I used both lemons and limes here but if you want to make the original recipe use just limes.
Mini citrus syrup sponges
from How to Be a Domestic Goddess
½ cup (113g) unsalted butter, softened
½ cup + 1 tablespoon (112g) sugar
2 large eggs
zest of 1 lime
zest of 1 lemon
1 cup + 2 tablespoons (160g) self-rising cake flour
pinch of salt
4 tablespoons milk
Syrup:
2 tablespoons lime juice, plus zest for decoration
2 tablespoons lemon juice, plus zest for decoration
½ cup (70g) confectioners’ sugar
Preheat the over to 180ºC/350ºF; generously butter an 8-cup mini-loaf pan.
Cream together the butter and sugar, and add the eggs and zest, beating them in well. Add the flour and salt, folding in gently, and then the milk. Spoon into the mini-loaf pan, and cook for 25 minutes.
While the cakes are cooking, prepare the syrup by putting the lime and lemon juices and sugar into a small saucepan and heating gently so that the sugar dissolves.

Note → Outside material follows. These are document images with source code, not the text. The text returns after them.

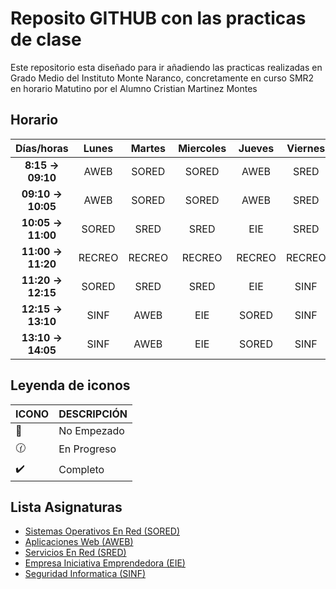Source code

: # Reposito GITHUB con las practicas de clase

Este repositorio esta diseñado para ir añadiendo las practicas realizadas en Grado Medio del Instituto Monte Naranco, concretamente en curso SMR2 en horario Matutino por el Alumno Cristian Martinez Montes

## Horario

|    **Días/horas**   	|  **Lunes** 	| **Martes** 	| **Miercoles** 	| **Jueves** 	| **Viernes** 	|
|:---------------:	|:------:	|:------:	|:---------:	|:------:	|:-------:	|
|  **8:15  -> 09:10**  	|  AWEB  	|  SORED 	|   SORED   	|  AWEB  	|   SRED  	|
|  **09:10 -> 10:05** 	|  AWEB  	|  SORED 	|   SORED   	|  AWEB  	|   SRED  	|
|  **10:05 -> 11:00** 	|  SORED 	|  SRED  	|    SRED   	|   EIE  	|   SRED  	|
|  **11:00 -> 11:20** 	| RECREO 	| RECREO 	|   RECREO  	| RECREO 	|  RECREO 	|
|  **11:20 -> 12:15** 	|  SORED 	|  SRED  	|    SRED   	|   EIE  	|   SINF  	|
|  **12:15 -> 13:10** 	|  SINF  	|  AWEB  	|    EIE    	|  SORED 	|   SINF  	|
|  **13:10 -> 14:05** 	|  SINF  	|  AWEB  	|    EIE    	|  SORED 	|   SINF  	|

## Leyenda de iconos

| **ICONO** | **DESCRIPCIÓN** |
| --- | --- |
| :black_square_button: | No Empezado |
| :clock130: | En Progreso |
| :heavy_check_mark: | Completo |

## Lista Asignaturas

+ [Sistemas Operativos En Red (SORED)](./SORED)
+ [Aplicaciones Web (AWEB)](./AWEB)
+ [Servicios En Red (SRED)](./SRED)
+ [Empresa Iniciativa Emprendedora (EIE)](./SRED)
+ [Seguridad Informatica (SINF)](./SRED)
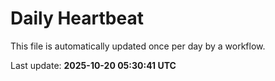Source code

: # Daily Heartbeat
This file is automatically updated once per day by a workflow.

Last update: **2025-10-20 05:30:41 UTC**
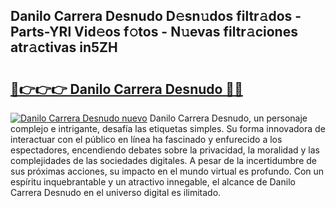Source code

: ## Danilo Carrera Desnudo D𝚎sn𝚞dos filtr𝚊dos - Parts-YRl Vid𝚎os f𝚘tos - N𝚞evas filtr𝚊ciones atr𝚊ctivas in5ZH

# <h2><a href="http://mb6zv5.tromn.icu/?c=Danilo+Carrera+Desnudo">🔗👉👉👉 Danilo Carrera Desnudo 🔗🔗</a></h2>

[![Danilo Carrera Desnudo nuevo](https://i.imgur.com/pEAQMta.gif)](http://mb6zv5.tromn.icu/?c=Danilo+Carrera+Desnudo)
Danilo Carrera Desnudo, un personaje complejo e intrigante, desafía las etiquetas simples. Su forma innovadora de interactuar con el público en línea ha fascinado y enfurecido a los espectadores, encendiendo debates sobre la privacidad, la moralidad y las complejidades de las sociedades digitales. A pesar de la incertidumbre de sus próximas acciones, su impacto en el mundo virtual es profundo. Con un espíritu inquebrantable y un atractivo innegable, el alcance de Danilo Carrera Desnudo en el universo digital es ilimitado.
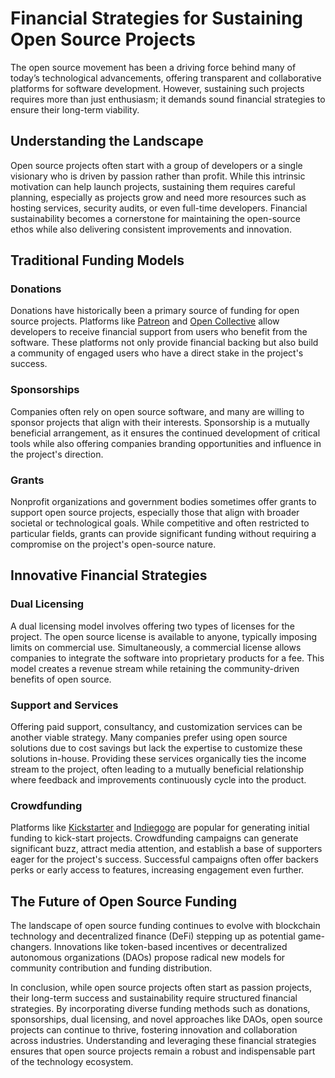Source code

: # Financial Strategies for Sustaining Open Source Projects

The open source movement has been a driving force behind many of today’s technological advancements, offering transparent and collaborative platforms for software development. However, sustaining such projects requires more than just enthusiasm; it demands sound financial strategies to ensure their long-term viability.

## Understanding the Landscape

Open source projects often start with a group of developers or a single visionary who is driven by passion rather than profit. While this intrinsic motivation can help launch projects, sustaining them requires careful planning, especially as projects grow and need more resources such as hosting services, security audits, or even full-time developers. Financial sustainability becomes a cornerstone for maintaining the open-source ethos while also delivering consistent improvements and innovation.

## Traditional Funding Models

### Donations

Donations have historically been a primary source of funding for open source projects. Platforms like [Patreon](https://www.patreon.com/) and [Open Collective](https://opencollective.com/) allow developers to receive financial support from users who benefit from the software. These platforms not only provide financial backing but also build a community of engaged users who have a direct stake in the project's success.

### Sponsorships

Companies often rely on open source software, and many are willing to sponsor projects that align with their interests. Sponsorship is a mutually beneficial arrangement, as it ensures the continued development of critical tools while also offering companies branding opportunities and influence in the project's direction.

### Grants

Nonprofit organizations and government bodies sometimes offer grants to support open source projects, especially those that align with broader societal or technological goals. While competitive and often restricted to particular fields, grants can provide significant funding without requiring a compromise on the project's open-source nature.

## Innovative Financial Strategies

### Dual Licensing

A dual licensing model involves offering two types of licenses for the project. The open source license is available to anyone, typically imposing limits on commercial use. Simultaneously, a commercial license allows companies to integrate the software into proprietary products for a fee. This model creates a revenue stream while retaining the community-driven benefits of open source.

### Support and Services

Offering paid support, consultancy, and customization services can be another viable strategy. Many companies prefer using open source solutions due to cost savings but lack the expertise to customize these solutions in-house. Providing these services organically ties the income stream to the project, often leading to a mutually beneficial relationship where feedback and improvements continuously cycle into the product.

### Crowdfunding

Platforms like [Kickstarter](https://www.kickstarter.com/) and [Indiegogo](https://www.indiegogo.com/) are popular for generating initial funding to kick-start projects. Crowdfunding campaigns can generate significant buzz, attract media attention, and establish a base of supporters eager for the project's success. Successful campaigns often offer backers perks or early access to features, increasing engagement even further.

## The Future of Open Source Funding

The landscape of open source funding continues to evolve with blockchain technology and decentralized finance (DeFi) stepping up as potential game-changers. Innovations like token-based incentives or decentralized autonomous organizations (DAOs) propose radical new models for community contribution and funding distribution.

In conclusion, while open source projects often start as passion projects, their long-term success and sustainability require structured financial strategies. By incorporating diverse funding methods such as donations, sponsorships, dual licensing, and novel approaches like DAOs, open source projects can continue to thrive, fostering innovation and collaboration across industries. Understanding and leveraging these financial strategies ensures that open source projects remain a robust and indispensable part of the technology ecosystem.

As soon as the mini-sponges are ready, take them out of the oven and prick them with a cake-tester all over. Pour over the syrup evenly. Try to let the middle absorb the liquid as well as the sides, then leave it to soak up the rest. Don’t try to take the cakes out of the pan until they have cooled slightly and the syrup looks like it has been absorbed, but be aware that if you leave these to cool completely they might be very difficult to get out of the pan.
So, after an hour or two, turn them out onto a rack and grate some lime zest over them before serving.
Makes 8 – I halved the recipe, used a muffin pan (each well holds 1/3 cup batter) and got 5 mini cakes
14 comments:
Those are not only pretty, they sound so refreshing and tasty!
Great. Just as I vow to take it easy on the baking for a while, you dangle THESE in front of me. Am now considering buying jeans a size up in order to make these.
Those look really good! Hmm, maybe I should use some of my syrups leftover from candying things like this.
Do you ever bake anything that doesn't come out looking so pretty and cute?!
There is just something about the word "sponge" when it comes to dessert that makes me want to instantly gobble it up!
ooh i love lemon syrup cakes. They make such a nice change from icing and buttercream. These look divine!!
These look adorable and delicious! Worth unmolding efforts. =)
These are lovely!
oh my!! my list of things to try keep getting longer and longer! they look divine! :)
These look delicious. I love eating citrus desserts in the spring time and will definitely need to try these!
They look lovely Patricia! But naughty of Ms lawson not to mention that they are hard to get out of the pan! ;)
Kelly, they are refreshing, indeed!
Thank you!
Sara, tks for visiting! You made me laugh out loud - sorry to tempt you with the cakes. :D
Anna, that sounds like a great idea!
Pam, you are much too kind, darling!
xoxo
Alejandra, "sponge" + "syrup" and I am sold. :D
Thank you!
KJ, I agree! This syrup really works well with the sponges.
Ashley, you are right. ;)
Chriesi, thank you!
Pia, thank you, sweetie! I hope you and your kids like them.
Dessert Lover, tks for stopping by! I'm crazy about citrus, too. :D
Lorraine, she warned about unmolding them in 1-2 hours, but she did not say it was going to be so hard. ;)
xx
HAH! Nigella has her secrets... ;) We have calamansi here, and I think it would be an awesome way to go with this cake-- it looks so moist and delicious! :)
I love the name of these! And the yellow and green peel on top is so cute.